YOUR OBJECTIVE: Which lines below contain the word "down"? Copy each of them.
----- RECORD EXTRACTS
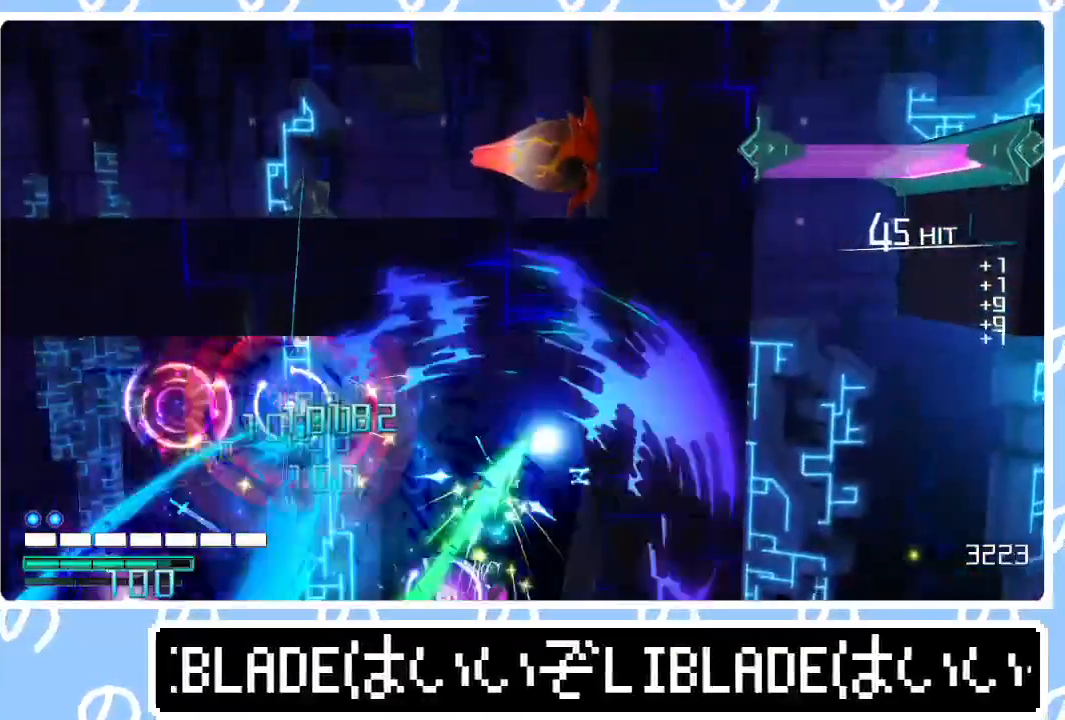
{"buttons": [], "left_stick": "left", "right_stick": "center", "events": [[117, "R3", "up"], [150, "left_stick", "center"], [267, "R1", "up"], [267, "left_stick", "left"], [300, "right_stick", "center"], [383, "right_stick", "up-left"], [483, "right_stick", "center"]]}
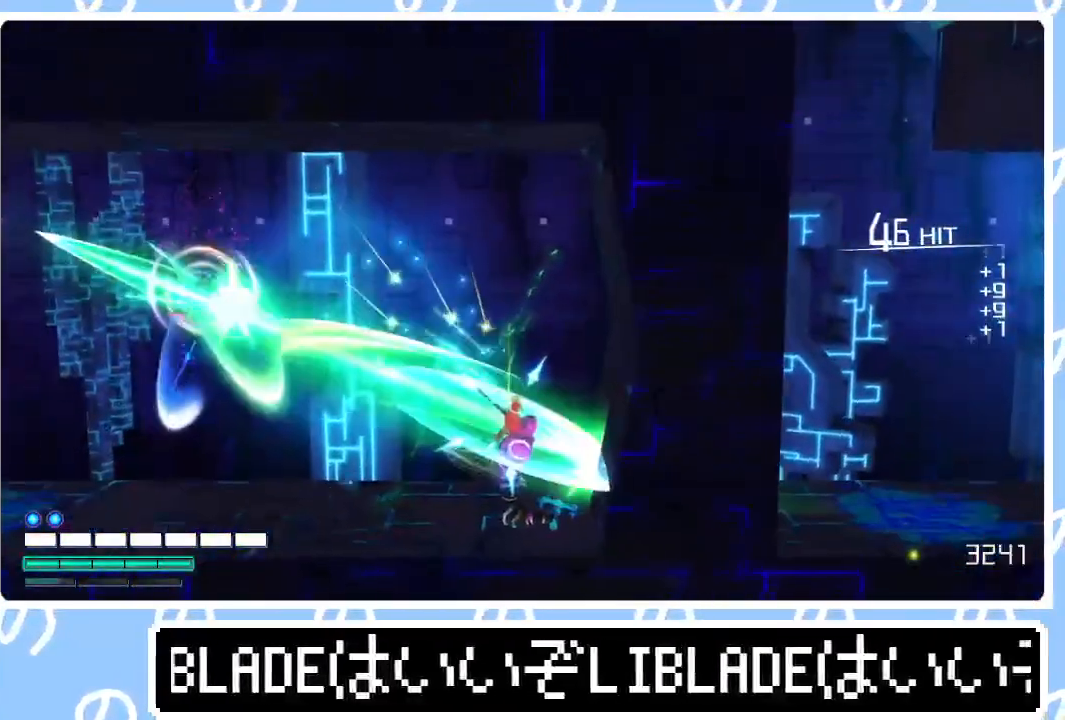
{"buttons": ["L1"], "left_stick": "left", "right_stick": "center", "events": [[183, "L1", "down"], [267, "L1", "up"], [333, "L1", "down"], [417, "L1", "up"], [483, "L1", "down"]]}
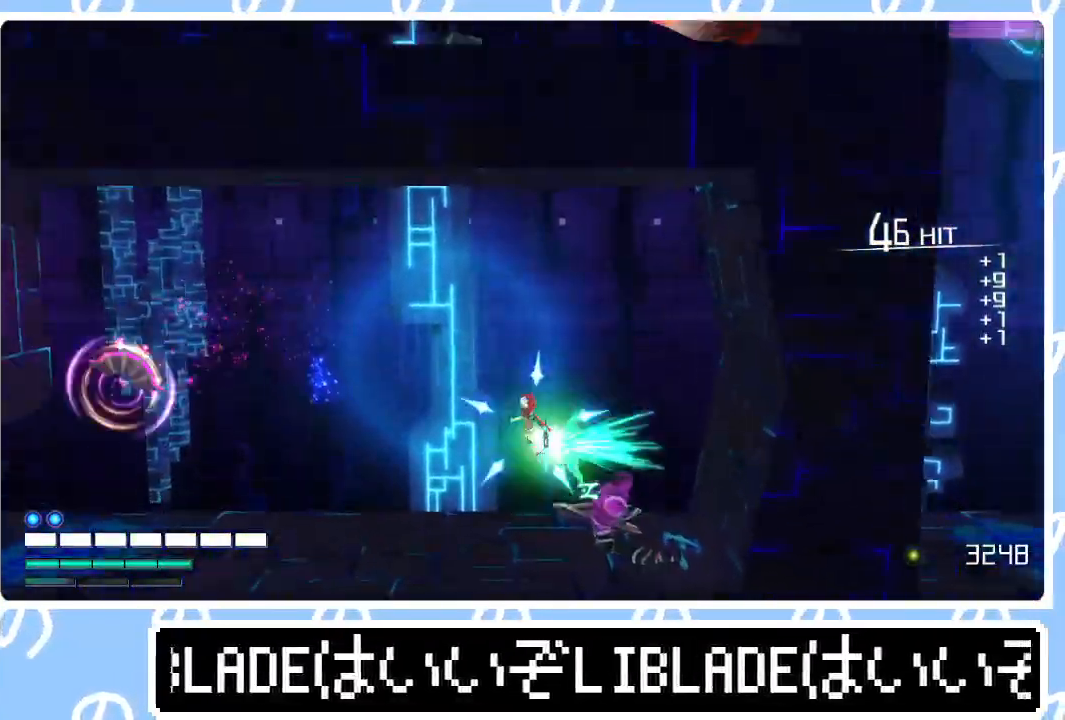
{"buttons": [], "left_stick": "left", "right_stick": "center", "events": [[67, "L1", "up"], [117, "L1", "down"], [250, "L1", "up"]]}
----------
----- RECORD EXTRACTS
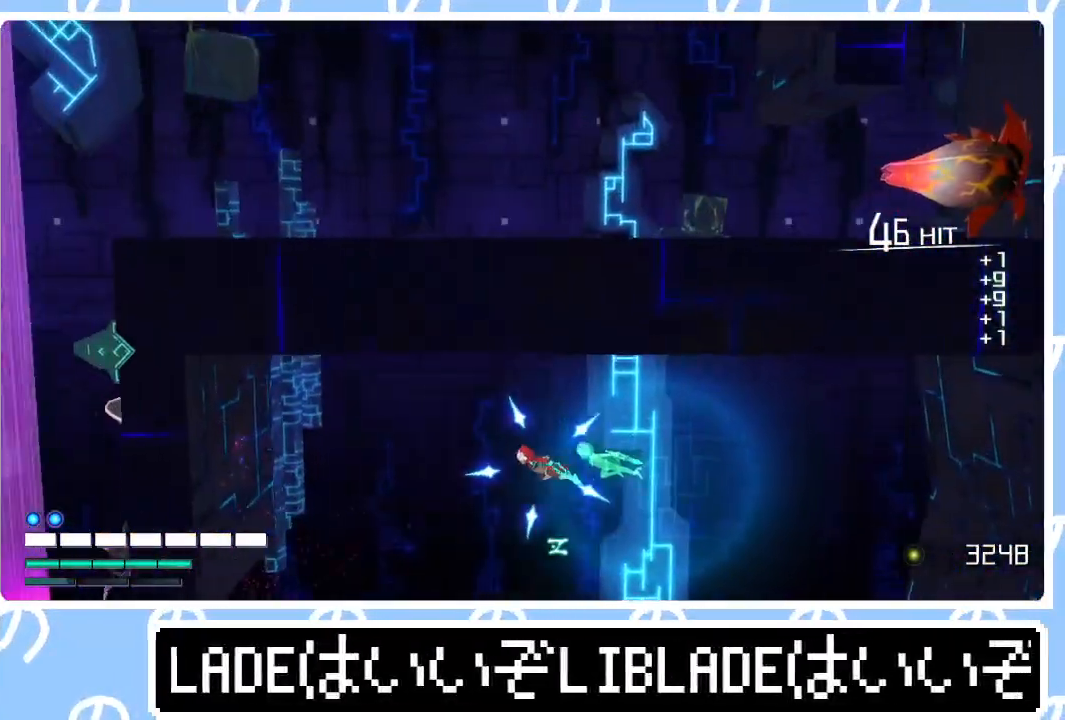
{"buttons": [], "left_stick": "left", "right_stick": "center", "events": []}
----------
EXPECTED ANSWER:
{"buttons": ["L1"], "left_stick": "left", "right_stick": "center", "events": [[183, "L1", "down"], [267, "L1", "up"], [333, "L1", "down"], [417, "L1", "up"], [483, "L1", "down"]]}
{"buttons": [], "left_stick": "left", "right_stick": "center", "events": [[67, "L1", "up"], [117, "L1", "down"], [250, "L1", "up"]]}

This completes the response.